(Source information begins)

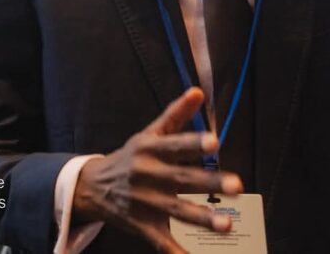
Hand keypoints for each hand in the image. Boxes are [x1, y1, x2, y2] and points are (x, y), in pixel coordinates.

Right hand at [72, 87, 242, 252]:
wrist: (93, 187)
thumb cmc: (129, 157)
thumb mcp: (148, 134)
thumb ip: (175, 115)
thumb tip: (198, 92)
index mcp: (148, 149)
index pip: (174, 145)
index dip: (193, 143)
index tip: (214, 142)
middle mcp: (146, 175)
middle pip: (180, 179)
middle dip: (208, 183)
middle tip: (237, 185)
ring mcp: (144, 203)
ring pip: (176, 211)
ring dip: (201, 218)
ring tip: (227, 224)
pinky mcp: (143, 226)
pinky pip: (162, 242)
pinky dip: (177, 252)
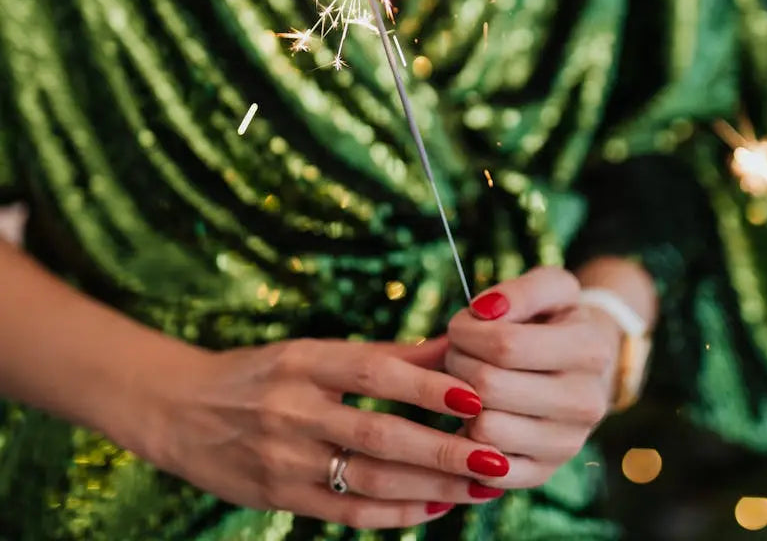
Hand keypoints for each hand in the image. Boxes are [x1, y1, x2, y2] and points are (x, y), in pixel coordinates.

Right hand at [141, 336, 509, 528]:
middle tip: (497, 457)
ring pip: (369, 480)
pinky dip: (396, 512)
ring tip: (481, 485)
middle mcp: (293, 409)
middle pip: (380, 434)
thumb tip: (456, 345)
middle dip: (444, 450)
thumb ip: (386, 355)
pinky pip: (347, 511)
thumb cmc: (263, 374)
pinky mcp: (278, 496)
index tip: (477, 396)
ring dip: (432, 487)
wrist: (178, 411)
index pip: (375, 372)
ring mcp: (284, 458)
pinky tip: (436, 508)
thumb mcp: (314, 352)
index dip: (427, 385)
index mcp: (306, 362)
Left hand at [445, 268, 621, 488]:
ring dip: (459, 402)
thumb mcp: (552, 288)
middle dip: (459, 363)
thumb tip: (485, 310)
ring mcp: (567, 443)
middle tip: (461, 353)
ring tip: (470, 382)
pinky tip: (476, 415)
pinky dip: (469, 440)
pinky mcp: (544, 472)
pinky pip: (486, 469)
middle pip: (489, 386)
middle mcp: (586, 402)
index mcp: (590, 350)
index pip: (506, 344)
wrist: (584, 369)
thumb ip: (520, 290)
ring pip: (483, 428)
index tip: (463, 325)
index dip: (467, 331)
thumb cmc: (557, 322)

(Source information ends)

Instructions for the task: The data above should be restated exactly, with its images dropped.

Task response:
Hand keypoints for each hand in the image. Boxes are [x1, y1, x2, y2] and points are (x, y), in pixel coordinates.

Right hand at [72, 87, 242, 252]:
wrist: (93, 187)
thumb cmc: (129, 157)
thumb mcp: (148, 134)
thumb ip: (175, 115)
thumb tip: (198, 92)
index mcp: (148, 149)
index pip: (174, 145)
index dip: (193, 143)
index tip: (214, 142)
middle mcp: (146, 175)
middle pip: (180, 179)
middle dip: (208, 183)
middle tip: (237, 185)
ring mcp: (144, 203)
ring pip: (176, 211)
ring dip: (201, 218)
ring tip: (227, 224)
pinky mcp: (143, 226)
pinky pip: (162, 242)
pinky dip: (177, 252)
Hand keypoints for each hand in the image. Boxes are [x1, y1, x2, y2] and points are (x, y), in pixel coordinates.

Right hand at [141, 336, 509, 528]:
middle tip: (497, 457)
ring pip: (369, 480)
pinky dip: (396, 512)
ring tip: (481, 485)
middle mcp: (293, 409)
middle pip: (380, 434)
thumb tip: (456, 345)
middle dip: (444, 450)
thumb ip: (386, 355)
pinky pip: (347, 511)
thumb cmc: (263, 374)
pinky mcp: (278, 496)
index tip: (477, 396)
ring dip: (432, 487)
wrist: (178, 411)
index pip: (375, 372)
ring mcp: (284, 458)
pinky tip: (436, 508)
thumb mcp: (314, 352)
index dip: (427, 385)
index mcp: (306, 362)
Left hand at [445, 268, 621, 488]:
ring dip: (459, 402)
thumb mcp: (552, 288)
middle dip: (459, 363)
thumb tip: (485, 310)
ring mcp: (567, 443)
middle tip: (461, 353)
ring tip: (470, 382)
pinky tip: (476, 415)
pinky dip: (469, 440)
pinky mcp: (544, 472)
pinky pip: (486, 469)
middle pip: (489, 386)
middle mcp: (586, 402)
index mcp: (590, 350)
index pip: (506, 344)
wrist: (584, 369)
thumb ip: (520, 290)
ring pip: (483, 428)
index tip: (463, 325)
index dip: (467, 331)
thumb cmc: (557, 322)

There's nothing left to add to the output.